The 15-day festival has long been called the world’s largest migration, in which students and workers return to their hometowns in droves — that is, until COVID hit in 2019.
In the years that followed, movement and spending were hampered by the government’s harsh zero-COVID policy, which relied on lockdowns and mass testing to quash even the tiniest of outbreaks.
Those restrictions were suddenly ended in early December, allowing an omicron wave to gush into a country that had essentially no natural immunity to the virus.
Officials said Saturday that as much as 80% of the population — or roughly 1.2 billion people — has been infected since then.
Besides that estimate, the government has either not issued COVID statistics or published data that was widely criticized by experts, including the suspiciously low official death toll of 73,000. The lack of information has left citizens to do their own risk calculations.

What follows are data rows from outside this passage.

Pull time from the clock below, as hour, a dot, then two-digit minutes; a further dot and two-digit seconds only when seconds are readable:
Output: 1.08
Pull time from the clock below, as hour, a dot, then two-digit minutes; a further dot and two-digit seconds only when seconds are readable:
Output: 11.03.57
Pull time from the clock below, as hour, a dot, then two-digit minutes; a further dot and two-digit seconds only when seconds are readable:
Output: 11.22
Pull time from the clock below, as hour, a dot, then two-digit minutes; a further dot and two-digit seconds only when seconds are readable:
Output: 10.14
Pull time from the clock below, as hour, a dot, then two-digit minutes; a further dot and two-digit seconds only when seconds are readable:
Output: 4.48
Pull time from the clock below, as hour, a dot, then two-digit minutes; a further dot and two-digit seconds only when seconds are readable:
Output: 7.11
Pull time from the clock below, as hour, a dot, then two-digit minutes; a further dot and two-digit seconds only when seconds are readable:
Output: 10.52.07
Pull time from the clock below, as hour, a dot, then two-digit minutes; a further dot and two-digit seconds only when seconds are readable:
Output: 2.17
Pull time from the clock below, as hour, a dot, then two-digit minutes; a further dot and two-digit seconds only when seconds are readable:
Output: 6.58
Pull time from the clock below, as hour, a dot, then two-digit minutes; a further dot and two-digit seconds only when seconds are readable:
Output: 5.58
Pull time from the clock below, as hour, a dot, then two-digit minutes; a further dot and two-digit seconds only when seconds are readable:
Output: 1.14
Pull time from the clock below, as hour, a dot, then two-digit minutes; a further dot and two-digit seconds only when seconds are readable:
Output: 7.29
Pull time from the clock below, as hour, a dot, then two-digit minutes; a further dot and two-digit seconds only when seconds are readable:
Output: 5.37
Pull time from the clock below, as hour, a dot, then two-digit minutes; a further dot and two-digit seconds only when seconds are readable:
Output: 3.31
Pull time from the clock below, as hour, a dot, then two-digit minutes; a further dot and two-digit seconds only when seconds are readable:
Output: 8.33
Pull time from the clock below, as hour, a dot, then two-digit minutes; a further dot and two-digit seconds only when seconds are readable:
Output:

“Everyone in my family has been infected since December. But we are already worried about getting it a second time,” said Yang Yilin, a graduate student in the western metropolis of Chengdu.
Her concerns were mirrored, in some form, by nearly a dozen other citizens across the country who MarketWatch spoke to.
“Before the pandemic, we would get together with all of the extended family several times during the break. This year we only have plans for one small dinner,” said Wang Mingfeng, a 31-year-old Beijing resident.
Other factors respondents cited limiting their spending or movement included a tightened pocketbook due to pandemic-induced unemployment, the need to protect elderly relatives with weakened immune systems, and fears of increased risk of “long COVID” symptoms with reinfection.
But all said they were eager to resume normal activity and were confident things would improve.
Analysts agreed, as the COVID wave subsides and expectations of government support increase.
“By the second quarter of this year, [a] return to pragmatism should result in a domestic demand-driven economic recovery, fueled in part by a drawdown of the massive accumulation of household bank deposits since the start of the pandemic,” said Matthews Asia investment strategist Andy Rothman.
“With Beijing likely to remain the only major government engaged in serious easing of fiscal and monetary policy — while much of the world is tightening — China may once again be the engine of global economic growth,” he said in an emailed statement.
After two years of stimulus measures that seem restrained compared to those issued in the U.S. and Europe, Chinese policy makers appear set on stoking a rebound in 2023.
Last month, the deputy governor of China’s central bank, Liu Guoqiang, told a forum in Beijing, “The magnitude of monetary policy will not be smaller than that of 2022, and can be expanded when needed, unless economic growth and inflation exceed expectations.”
Days later, the housing minister pledged targeted support for the country’s beleaguered property sector.
Then last week, China’s cabinet rolled out 15 measures aimed at boosting small and medium enterprises, by easing financing and strengthening rules such as intellectual property protections.
“We expect strong growth in retail sales of essential goods, such as food and beverages, despite a high base in 2022 from consumers stocking up for fear of lock-downs,” analysts at Fitch Ratings wrote in a note published Thursday.
Non-essential goods should recover later in the year, as consumer sentiment improves, boosting products such as apparel and cosmetics, the authors said.
But they warned that the economy would take time to mend.
“The recovery in China’s consumption after the lifting of COVID-19 restrictions is likely to be bumpier than those in many other major economies due to the weak employment and income outlook, decreasing home prices, rising household leverage and a lack of direct stimulus.”